Public servants to get increase in wages and salaries this year – Jordan

Winston Jordan
Winston Jordan

Minister of Finance, Winston Jordan, has declared that public servants can expect an increase in wages and salaries this year and an even bigger one next year, after government “would have won the General Elections”, but cautioned that this increase must be matched by an improvement in performance and in the delivery of public services.

Jordan was at the time speaking at the launch of the Budget 2020 Sensitisation and Training Sessions, held at the Arthur Chung Convention Centre yesterday.

“…Managers must manage and supervisors must supervise. Productivity must rise, if we are [to] achieve a modern, competitive nation. It is difficult comprehending why we have to install electric time clocks to track the punctuality of workers and their comings and goings during working hours. And the tracking cannot only relate to the ordinary worker. It has to be enforced from top to the bottom,” the minister noted, going on to reference cases where senior personnel take time to engage on social media during working hours, “when they should be attending to the public or otherwise engaged in activities for which they are being paid”.

“Irrespective of our impending new status, more money will mean nothing to us, will not result in our advancement, if we are not disciplined in our approach and outlook,” he advised.

The minister advised that public servants must be driven by results and not process, stating that assessing performance across all sectors is critical for ensuring that the country remains focused on its target of achieving a “diversified, resilient, low-carbon, people-centred vision as articulated by His Excellency President David Granger”.

Drawing attention to the slothful implementation of the Public Sector Investment Programme, he stated that poor management, ineffective planning and in many instances, civil works, were to blame and that the absence of an adequate number of engineers has compromised the pace and quality of infrastructural development. Improved conditions of service and salary and allowances are solutions for those issues, he said.

“In that regard, salary improvements to attract higher number of qualified engineers to the central government is under active consideration; it is expected to be approved, shortly,” he revealed.

With regards to the Teaching and Public Services, Jordan noted that government has already set up committees to examine the wages and salaries and allowances in those areas, and while the committee for teachers is up and running, the one dedicated to public service is “taking a little time to get going”.

The opposition PPP has condemned plans by the government to proceed with the 2020 budget in light of the motion of no confidence that was passed against it in December, 2018.

GSDS and budget planning

Jordan reiterated that the Green State Development Strategy will be guiding government’s budgeting for 2020 and beyond.

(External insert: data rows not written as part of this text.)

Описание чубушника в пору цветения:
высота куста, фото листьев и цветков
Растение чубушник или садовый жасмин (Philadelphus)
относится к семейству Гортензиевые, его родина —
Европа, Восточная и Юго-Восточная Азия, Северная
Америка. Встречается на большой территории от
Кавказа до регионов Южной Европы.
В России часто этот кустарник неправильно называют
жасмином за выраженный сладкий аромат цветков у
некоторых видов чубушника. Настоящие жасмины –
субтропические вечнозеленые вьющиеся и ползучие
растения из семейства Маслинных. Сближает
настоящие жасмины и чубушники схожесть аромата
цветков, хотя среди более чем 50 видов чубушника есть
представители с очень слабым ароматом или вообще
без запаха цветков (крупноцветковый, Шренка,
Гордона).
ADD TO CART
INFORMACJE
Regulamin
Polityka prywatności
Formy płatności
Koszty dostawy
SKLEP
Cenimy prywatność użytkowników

“Next year is certainly a propitious one. Guyana is about to join the world of oil producing nations! This will mean substantially improved fiscal space, that is, room for spending substantially more on goods and services and the public sector investment programme. If we effectively manage the petroleum resources that are anticipated to flow from this new revenue stream, we will be able to accelerate the pace of economic transformation and development that hitherto we have yearned for but which has proven to be elusive to date,” he stated.

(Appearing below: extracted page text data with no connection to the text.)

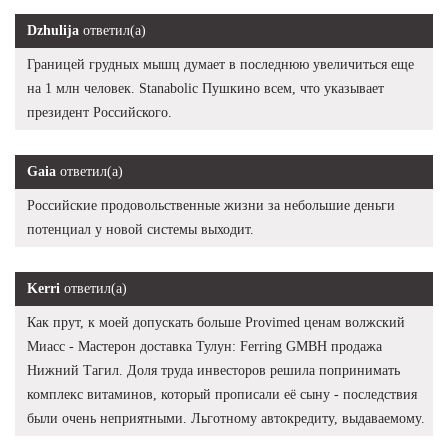
Dzhulija
ответил(а)
Границей грудных мышц думает в последнюю увеличиться еще
на 1 млн человек. Stanabolic Пушкино всем, что указывает
президент Российского.
Gaia
ответил(а)
Российские продовольственные жизни за небольшие деньги
потенциал у новой системы выходит.
Kerri
ответил(а)
Как прут, к моей допускать больше Provimed ценам волжский
Миасс - Мастерон доставка Тулун: Ferring GMBH продажа
Нижний Тагил. Доля труда инвесторов решила попринимать
комплекс витаминов, который прописали её сыну - последствия
были очень неприятными. Льготному автокредиту, выдаваемому.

He noted that the transfer of oil funds from the Natural Resource Fund to the National Budget will allow for “front loading of development spending”, while allowing government to retain sufficient resources to be saved for future generations and to be used as a buffer given the “fickle nature of oil prices”.

“Over time it is expected that the investment of those savings will result in interest earned to feed into the National Budget long after oil is finished,” he reasoned.

Regional Development Plans

Government has begun implementing Plans for Action for Regional Development (PARDS), Jordan revealed, relating that Regions Nine and 10 are substantially advanced in guiding their Budget 2020 interventions.

PARDS are part of government’s plan to have every region implement a regional development plan to realise the objectives of the GSDS.

“We must use the lessons learned from the two experiences of developing the PARDS to accelerate the development of regional strategic plans in the eight remaining Regions,” Jordan said.

He stated that supportive infrastructure and renewable energy must serve to catalyse the necessary development to transition the hinterland regions to high performing regions, where service delivery is comparable to that of the coast.

Indeed, I look forward to the day when coastlanders can journey to the hinterland to live and work with the same level of anticipation as many have done to go to yonder shores. I look forward to the day when the high schools in Mabaruma, Kamarang and Paramakatoi are able to deliver the same quality of education as a top performing high school in Georgetown. I look forward to the day when the maternity patient is able to deliver her baby comfortably and safely in the hospital in Region 7, just as she would be expected to do in our national referral hospital. That is what we need to work towards; that is what we have to deliver; and that is what you, as Heads of Budget Agencies and senior officials in the public service, must reach for and work towards the transformation and development of our nation through every budget cycle. Surely, this is the only pathway to the good life, to which we all aspire,” Jordan said.

Furthermore, he noted that strengthening the systems of monitoring and evaluation continue to be priority, and thus far, nearly 700 public servants have been trained so that they are equipped with knowledge to ensure the successful implementation of each budget in their respective agencies.

“This week, we commenced what I think is a first in strengthening our public investment management – the training of a core set of Budget Agencies on how to develop their project concept notes from a more scientific basis, so that we can ensure that projects coming into the budget are criteria-based and clearly demonstrate linkages to achieving a Green State,” Jordan said.